Zamień „meditação” na „oração” w wierszach, zaczynając od tego z „di taglie mandaloriano” i kończąc na tym z „ímicos nocivos.” (oba włącznie). Podaj te wiersze ponownie bez żadnych innych zmian.

___ Dane do zadania

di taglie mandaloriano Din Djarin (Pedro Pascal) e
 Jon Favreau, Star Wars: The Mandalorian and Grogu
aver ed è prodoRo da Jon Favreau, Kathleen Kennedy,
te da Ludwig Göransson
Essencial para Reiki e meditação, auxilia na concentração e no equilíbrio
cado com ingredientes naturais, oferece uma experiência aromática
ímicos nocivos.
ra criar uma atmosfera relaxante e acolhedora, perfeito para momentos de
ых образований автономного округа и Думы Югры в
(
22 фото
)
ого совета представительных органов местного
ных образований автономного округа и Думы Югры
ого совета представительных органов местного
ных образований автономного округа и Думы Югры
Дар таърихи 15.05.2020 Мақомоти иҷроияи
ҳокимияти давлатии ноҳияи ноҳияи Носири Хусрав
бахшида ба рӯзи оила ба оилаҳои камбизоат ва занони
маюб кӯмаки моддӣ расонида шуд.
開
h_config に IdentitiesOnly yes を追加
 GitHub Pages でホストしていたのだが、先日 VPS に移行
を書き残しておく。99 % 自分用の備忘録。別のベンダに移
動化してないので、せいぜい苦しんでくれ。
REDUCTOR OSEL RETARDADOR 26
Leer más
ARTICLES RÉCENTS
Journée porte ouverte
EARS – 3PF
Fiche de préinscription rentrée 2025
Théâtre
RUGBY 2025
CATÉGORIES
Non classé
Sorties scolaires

______
___ Dane do zadania

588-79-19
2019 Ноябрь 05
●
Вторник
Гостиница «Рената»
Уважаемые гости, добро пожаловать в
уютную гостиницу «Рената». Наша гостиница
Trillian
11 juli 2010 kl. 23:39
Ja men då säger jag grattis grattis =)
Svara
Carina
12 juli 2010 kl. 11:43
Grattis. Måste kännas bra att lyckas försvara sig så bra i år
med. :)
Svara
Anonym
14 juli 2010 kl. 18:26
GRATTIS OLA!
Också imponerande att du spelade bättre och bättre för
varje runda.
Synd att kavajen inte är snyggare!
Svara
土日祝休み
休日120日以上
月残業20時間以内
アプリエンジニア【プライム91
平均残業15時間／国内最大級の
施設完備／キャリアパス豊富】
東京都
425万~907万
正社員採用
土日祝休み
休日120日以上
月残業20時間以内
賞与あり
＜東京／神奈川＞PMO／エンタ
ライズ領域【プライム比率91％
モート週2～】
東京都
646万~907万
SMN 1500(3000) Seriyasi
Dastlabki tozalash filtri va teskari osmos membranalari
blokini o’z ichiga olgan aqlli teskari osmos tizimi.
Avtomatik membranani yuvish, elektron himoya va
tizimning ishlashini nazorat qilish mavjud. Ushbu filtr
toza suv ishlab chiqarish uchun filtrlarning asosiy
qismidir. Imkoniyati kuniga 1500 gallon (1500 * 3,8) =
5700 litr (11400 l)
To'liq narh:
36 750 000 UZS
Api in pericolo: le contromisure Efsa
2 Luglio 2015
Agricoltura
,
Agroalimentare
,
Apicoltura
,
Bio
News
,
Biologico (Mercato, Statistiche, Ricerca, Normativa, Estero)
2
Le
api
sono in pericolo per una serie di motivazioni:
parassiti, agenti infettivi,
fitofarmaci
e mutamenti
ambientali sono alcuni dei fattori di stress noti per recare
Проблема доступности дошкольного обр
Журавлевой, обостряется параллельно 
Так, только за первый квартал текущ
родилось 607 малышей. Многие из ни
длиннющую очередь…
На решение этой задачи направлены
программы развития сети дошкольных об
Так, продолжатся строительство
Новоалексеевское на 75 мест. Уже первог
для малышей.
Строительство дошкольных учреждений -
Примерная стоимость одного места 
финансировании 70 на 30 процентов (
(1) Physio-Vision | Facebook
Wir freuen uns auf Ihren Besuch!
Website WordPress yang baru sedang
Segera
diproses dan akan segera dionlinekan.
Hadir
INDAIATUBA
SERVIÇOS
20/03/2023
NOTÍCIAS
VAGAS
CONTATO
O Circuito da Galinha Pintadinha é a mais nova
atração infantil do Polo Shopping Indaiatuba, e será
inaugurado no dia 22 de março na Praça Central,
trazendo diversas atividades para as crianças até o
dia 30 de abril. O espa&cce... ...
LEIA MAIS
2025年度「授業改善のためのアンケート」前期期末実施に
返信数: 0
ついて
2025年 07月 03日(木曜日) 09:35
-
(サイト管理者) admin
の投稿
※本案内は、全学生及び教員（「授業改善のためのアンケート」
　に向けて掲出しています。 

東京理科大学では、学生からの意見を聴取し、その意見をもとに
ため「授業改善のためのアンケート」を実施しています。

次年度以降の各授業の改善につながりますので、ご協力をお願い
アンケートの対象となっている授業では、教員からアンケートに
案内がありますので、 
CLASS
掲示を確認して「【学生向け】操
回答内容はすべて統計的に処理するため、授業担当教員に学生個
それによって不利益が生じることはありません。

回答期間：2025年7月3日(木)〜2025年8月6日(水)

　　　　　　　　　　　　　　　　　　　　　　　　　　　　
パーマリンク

______

# Miejsce na odpowiedź:
di taglie mandaloriano Din Djarin (Pedro Pascal) e
 Jon Favreau, Star Wars: The Mandalorian and Grogu
aver ed è prodoRo da Jon Favreau, Kathleen Kennedy,
te da Ludwig Göransson
Essencial para Reiki e oração, auxilia na concentração e no equilíbrio
cado com ingredientes naturais, oferece uma experiência aromática
ímicos nocivos.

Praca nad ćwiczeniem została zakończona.